***** RECORDS SHOWN *****
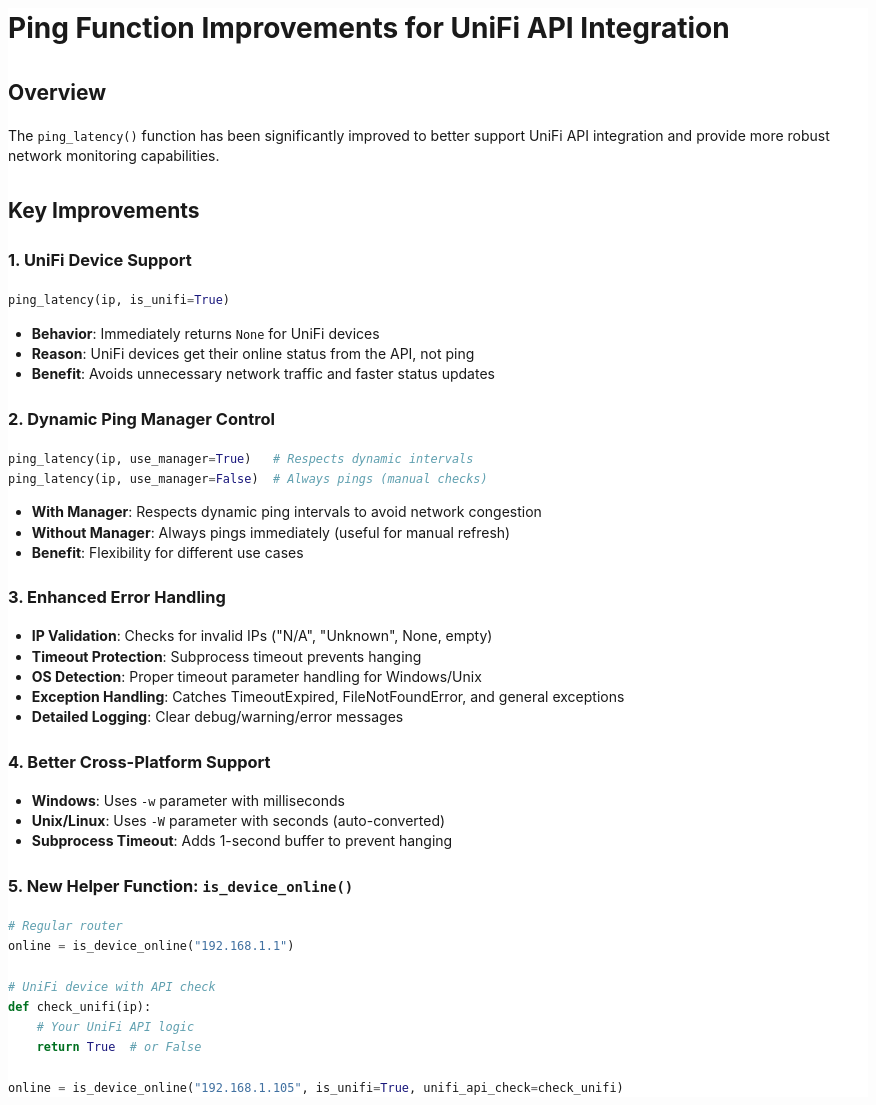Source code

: # Ping Function Improvements for UniFi API Integration

## Overview
The `ping_latency()` function has been significantly improved to better support UniFi API integration and provide more robust network monitoring capabilities.

## Key Improvements

### 1. **UniFi Device Support**
```python
ping_latency(ip, is_unifi=True)
```
- **Behavior**: Immediately returns `None` for UniFi devices
- **Reason**: UniFi devices get their online status from the API, not ping
- **Benefit**: Avoids unnecessary network traffic and faster status updates

### 2. **Dynamic Ping Manager Control**
```python
ping_latency(ip, use_manager=True)   # Respects dynamic intervals
ping_latency(ip, use_manager=False)  # Always pings (manual checks)
```
- **With Manager**: Respects dynamic ping intervals to avoid network congestion
- **Without Manager**: Always pings immediately (useful for manual refresh)
- **Benefit**: Flexibility for different use cases

### 3. **Enhanced Error Handling**
- **IP Validation**: Checks for invalid IPs ("N/A", "Unknown", None, empty)
- **Timeout Protection**: Subprocess timeout prevents hanging
- **OS Detection**: Proper timeout parameter handling for Windows/Unix
- **Exception Handling**: Catches TimeoutExpired, FileNotFoundError, and general exceptions
- **Detailed Logging**: Clear debug/warning/error messages

### 4. **Better Cross-Platform Support**
- **Windows**: Uses `-w` parameter with milliseconds
- **Unix/Linux**: Uses `-W` parameter with seconds (auto-converted)
- **Subprocess Timeout**: Adds 1-second buffer to prevent hanging

### 5. **New Helper Function: `is_device_online()`**
```python
# Regular router
online = is_device_online("192.168.1.1")

# UniFi device with API check
def check_unifi(ip):
    # Your UniFi API logic
    return True  # or False
    
online = is_device_online("192.168.1.105", is_unifi=True, unifi_api_check=check_unifi)
```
*****
*GOAL OF THE EXERCISE*:
The answer must be a single number: how many lines above contain "status".

*TASK RESPONSE*:
2